Dr Zain Chagla is an associate professor at the Faculty of Health Sciences at McMaster University and consultant physician at St. Joseph’s Healthcare Hamilton, Ontario.
How should we interpret inconsistent COVID-19 test results in asymptomatic individuals?
Zain Chagla, MD, MSc: The first part is, what is the clinical history? Particularly with polymerase chain reaction (PCR)–based testing, we know [that] people can test positive for quite some time after their coronavirus disease 2019 (COVID-19) infection—weeks to months. So, the spectrum of illness here could be someone who’s right at the beginning of their illness, during their illness and infectious to others, or someone who’s completely convalesced from their illness and is just having some residual viral shedding on PCR.
On antigen testing, it’s a little bit different. The viral load needed for an antigen test to be positive is actually quite high. So, a positive antigen test, if done correctly, is likely indicative of someone who is COVID-19 positive and should always be followed up by PCR to confirm. But a positive antigen test usually indicates a good amount of the antigen present, which is really in keeping with someone [who has] a high viral load or is infectious to others. So, a positive antigen test should be regarded as a positive test. People should get a positive PCR as part of their workup. But I would consider isolation and precautions for that individual until that’s established. There are occasionally false positives that don’t matter, discrepant to PCR, but they don’t occur very often.
A PCR-positive [result], though, is different, especially in an asymptomatic individual. So, it’s important to get a history, particularly of even nonspecific minor symptoms in the last 1 or 2 months for those individuals, as they may have had a COVID-19 illness 1 or 2 months ago. If you have access to a laboratory, ask in the lab for what’s called the cycle threshold, which is a measure of how much virus is actually amplified on PCR, which often gives you a sense of the viral load. When people are very infectious, their cycle thresholds are <25, when people are less infectious or towards the tail of their illness, or persistently shedding, [the thresholds are] >30 to 35 in that sense, which is really in keeping with that low-grade shedding over time, which is not infectious but will give you a positive test.

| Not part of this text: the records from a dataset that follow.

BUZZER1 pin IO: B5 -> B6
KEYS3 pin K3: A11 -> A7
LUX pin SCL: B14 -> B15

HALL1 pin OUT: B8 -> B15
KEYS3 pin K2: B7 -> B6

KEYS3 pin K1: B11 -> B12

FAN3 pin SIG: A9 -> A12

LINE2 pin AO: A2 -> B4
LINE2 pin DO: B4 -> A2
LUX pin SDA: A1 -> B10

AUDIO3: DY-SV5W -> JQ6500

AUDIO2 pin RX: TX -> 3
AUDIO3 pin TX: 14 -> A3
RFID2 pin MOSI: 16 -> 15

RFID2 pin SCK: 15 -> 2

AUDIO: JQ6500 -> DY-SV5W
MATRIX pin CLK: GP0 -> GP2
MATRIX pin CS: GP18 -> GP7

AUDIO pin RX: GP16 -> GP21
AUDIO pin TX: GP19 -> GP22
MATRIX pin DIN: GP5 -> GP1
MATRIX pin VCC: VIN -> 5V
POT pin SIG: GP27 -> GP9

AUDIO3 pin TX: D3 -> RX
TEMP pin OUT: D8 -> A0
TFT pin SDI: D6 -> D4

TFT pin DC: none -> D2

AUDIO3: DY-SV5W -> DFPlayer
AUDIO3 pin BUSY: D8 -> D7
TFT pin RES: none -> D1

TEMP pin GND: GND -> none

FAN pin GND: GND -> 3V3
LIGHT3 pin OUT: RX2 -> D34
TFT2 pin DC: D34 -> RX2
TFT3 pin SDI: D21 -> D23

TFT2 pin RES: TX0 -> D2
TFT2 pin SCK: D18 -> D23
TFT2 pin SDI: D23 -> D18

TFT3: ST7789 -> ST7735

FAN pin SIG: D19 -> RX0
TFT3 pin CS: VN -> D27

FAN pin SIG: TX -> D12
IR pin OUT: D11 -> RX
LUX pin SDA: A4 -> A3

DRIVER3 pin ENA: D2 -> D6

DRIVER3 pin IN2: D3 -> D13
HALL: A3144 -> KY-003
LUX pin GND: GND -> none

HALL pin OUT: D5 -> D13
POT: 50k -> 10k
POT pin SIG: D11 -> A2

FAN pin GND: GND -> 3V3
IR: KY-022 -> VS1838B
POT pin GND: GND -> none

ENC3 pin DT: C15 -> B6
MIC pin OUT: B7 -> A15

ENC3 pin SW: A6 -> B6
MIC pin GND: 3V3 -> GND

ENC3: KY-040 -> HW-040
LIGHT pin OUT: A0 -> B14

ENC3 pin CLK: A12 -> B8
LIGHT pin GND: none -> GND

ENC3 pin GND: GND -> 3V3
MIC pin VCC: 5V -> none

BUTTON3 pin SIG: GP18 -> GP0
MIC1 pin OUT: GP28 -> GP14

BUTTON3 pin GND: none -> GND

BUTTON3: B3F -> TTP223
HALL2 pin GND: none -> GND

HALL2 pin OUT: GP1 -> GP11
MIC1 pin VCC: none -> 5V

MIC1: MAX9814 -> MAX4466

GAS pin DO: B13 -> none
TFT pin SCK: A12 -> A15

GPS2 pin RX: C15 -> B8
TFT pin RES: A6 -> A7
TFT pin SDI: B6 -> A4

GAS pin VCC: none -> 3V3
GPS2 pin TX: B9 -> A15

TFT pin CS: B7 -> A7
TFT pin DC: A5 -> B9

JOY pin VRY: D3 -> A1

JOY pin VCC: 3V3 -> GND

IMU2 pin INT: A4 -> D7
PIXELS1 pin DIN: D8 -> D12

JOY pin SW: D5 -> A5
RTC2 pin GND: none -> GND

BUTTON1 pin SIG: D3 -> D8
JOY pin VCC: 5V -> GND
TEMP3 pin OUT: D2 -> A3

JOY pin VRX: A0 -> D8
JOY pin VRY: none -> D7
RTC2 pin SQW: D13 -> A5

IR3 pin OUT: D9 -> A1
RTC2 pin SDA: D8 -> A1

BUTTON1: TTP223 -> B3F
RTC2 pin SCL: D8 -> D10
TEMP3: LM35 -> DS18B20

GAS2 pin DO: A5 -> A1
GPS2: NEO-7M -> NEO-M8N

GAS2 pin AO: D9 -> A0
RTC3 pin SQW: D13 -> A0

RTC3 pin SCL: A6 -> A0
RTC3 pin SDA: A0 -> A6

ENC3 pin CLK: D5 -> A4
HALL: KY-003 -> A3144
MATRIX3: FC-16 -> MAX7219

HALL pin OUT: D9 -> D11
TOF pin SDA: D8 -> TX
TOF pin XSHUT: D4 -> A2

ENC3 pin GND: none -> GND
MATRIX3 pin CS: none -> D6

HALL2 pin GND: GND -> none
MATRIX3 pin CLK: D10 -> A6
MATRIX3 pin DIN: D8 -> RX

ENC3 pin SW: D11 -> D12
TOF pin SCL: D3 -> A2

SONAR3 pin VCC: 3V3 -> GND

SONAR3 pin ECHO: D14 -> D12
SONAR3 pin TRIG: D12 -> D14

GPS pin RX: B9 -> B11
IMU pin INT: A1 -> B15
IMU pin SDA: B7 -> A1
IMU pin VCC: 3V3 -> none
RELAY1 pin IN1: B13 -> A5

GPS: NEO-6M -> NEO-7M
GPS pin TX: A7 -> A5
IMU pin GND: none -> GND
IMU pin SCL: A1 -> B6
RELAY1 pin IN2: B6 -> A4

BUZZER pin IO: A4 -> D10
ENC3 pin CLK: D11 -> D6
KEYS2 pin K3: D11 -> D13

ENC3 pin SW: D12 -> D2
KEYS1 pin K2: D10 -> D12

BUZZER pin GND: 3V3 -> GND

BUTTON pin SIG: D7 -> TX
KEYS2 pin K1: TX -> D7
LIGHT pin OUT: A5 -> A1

Doing a repeat test also helps with the trajectory. People’s cycle thresholds are quite high at the beginning of their illness too, and they become lower as their illness progresses. They get a higher viral load. So, doing a sequential test that shows a negative result or a cycle threshold that’s also high really does keep with people who are late into their illness, who are just persistently shedding, who are not infectious to others. [These are] old infections that can be 2 or 3 months old. If the viral load does get higher on the repeat test, then that is actually indicative of someone who’s probably incubating COVID-19, who is now becoming symptomatic or at least infectious with their COVID-19.
The bottom line is every circumstance counts. Getting a history of symptoms is important because you can date the infection from there. Using a repeat test to see a positive [result] or [to see whether] the viral load is any better or worse gives you another sense. And then, finally, looking at the cycle threshold itself, which is a surrogate measure for viral load, can often help tell you the difference between an early infection or late infection, along with the serial test.